2. Add the tomatoes, tomato paste, salt, pepper, bay leaf, and basil. Bring to a boil and simmer for twenty minutes.
3. Add the thyme and oregano and let simmer five minutes longer.
Makes about one quart, or plenty for all the ravioli you can churn out.

Pasta

The pasta went relatively easily because my husband took over. We hadn't made our own pasta for years, but when we had, back before we had kids, he did it. And he did it again, Tuesday night. This recipe uses the "make a well in the flour and break the eggs into the well" method.
Well, what we both have to say about the well method is, forget it. Olvidate, as they say in Spanish.
Use a food processor, and very little water. Put in a tablespoon at a time, and as soon as you can get it to hold together, stop. My husband says, think pie crust dough. And, if you are making the full recipe, make it in two batches. Luckily, I did that, because I ruined the first batch with too much water.
Here follows not Hewlett's recipe, but ours, adapted for a food processor. This is a picture of my husband rolling the dough through the pasta machine.

ITEMS »
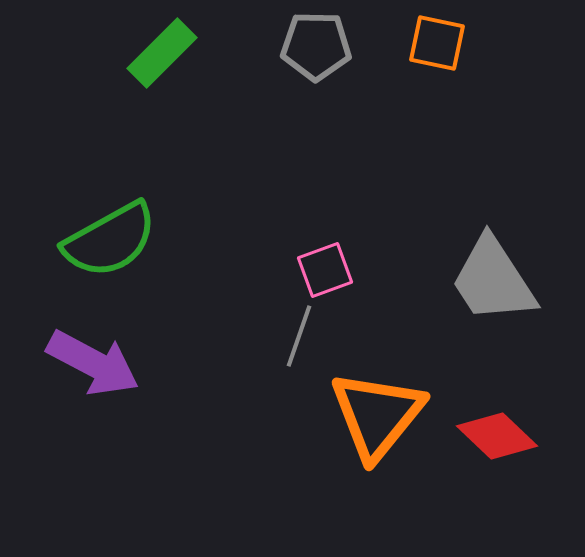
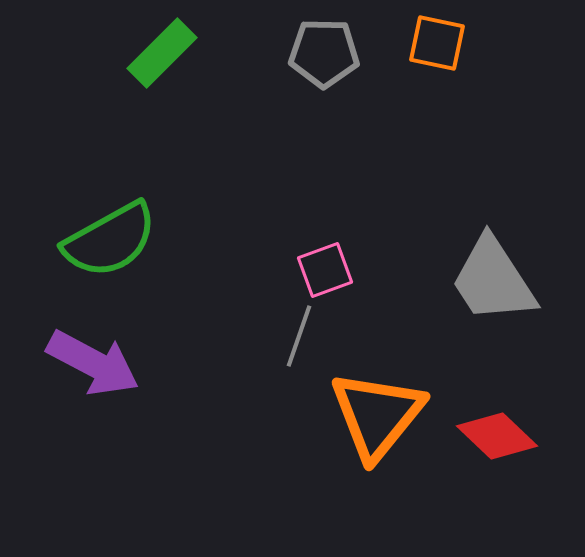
gray pentagon: moved 8 px right, 7 px down
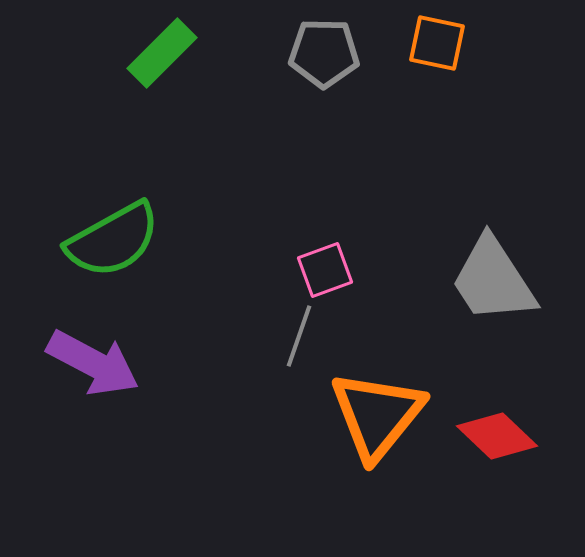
green semicircle: moved 3 px right
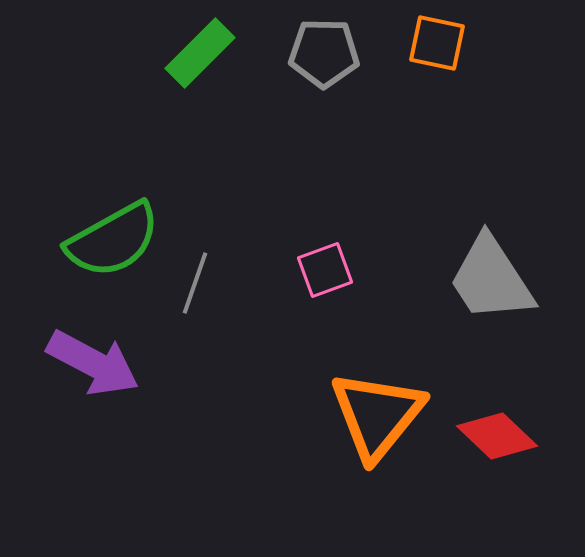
green rectangle: moved 38 px right
gray trapezoid: moved 2 px left, 1 px up
gray line: moved 104 px left, 53 px up
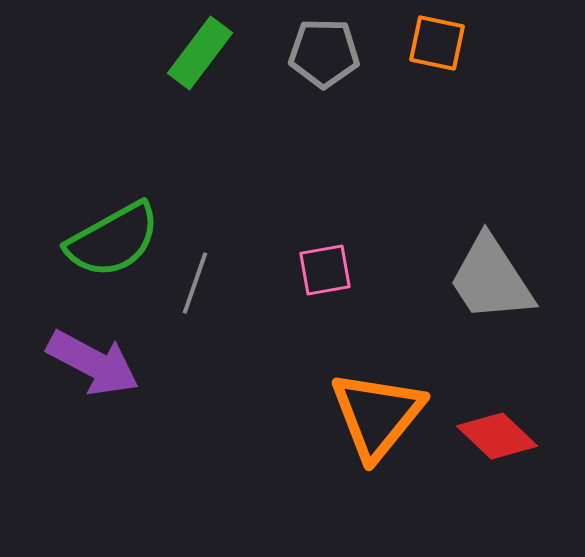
green rectangle: rotated 8 degrees counterclockwise
pink square: rotated 10 degrees clockwise
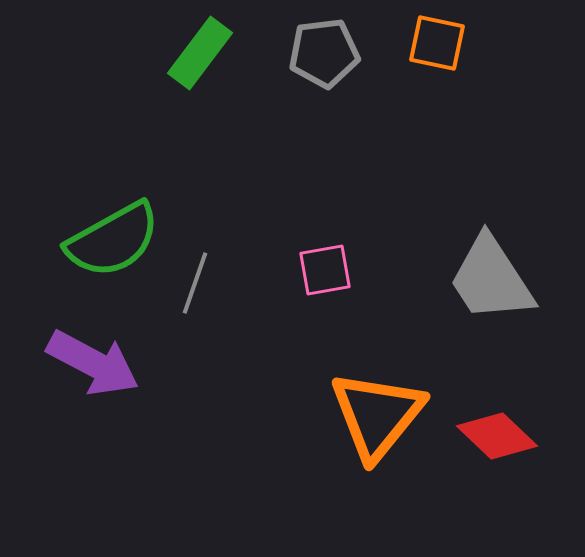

TASKS AND EXERCISES »
(1) Please copy out the recipe text in full, word for word.
(2) Count the rows that contain the word "right" and reply with only the number.

TASK-BY-TASK OUTPUTS »
(1)
2. Add the tomatoes, tomato paste, salt, pepper, bay leaf, and basil. Bring to a boil and simmer for twenty minutes.
3. Add the thyme and oregano and let simmer five minutes longer.
Makes about one quart, or plenty for all the ravioli you can churn out.

Pasta

The pasta went relatively easily because my husband took over. We hadn't made our own pasta for years, but when we had, back before we had kids, he did it. And he did it again, Tuesday night. This recipe uses the "make a well in the flour and break the eggs into the well" method.
Well, what we both have to say about the well method is, forget it. Olvidate, as they say in Spanish.
Use a food processor, and very little water. Put in a tablespoon at a time, and as soon as you can get it to hold together, stop. My husband says, think pie crust dough. And, if you are making the full recipe, make it in two batches. Luckily, I did that, because I ruined the first batch with too much water.
Here follows not Hewlett's recipe, but ours, adapted for a food processor. This is a picture of my husband rolling the dough through the pasta machine.

(2) 3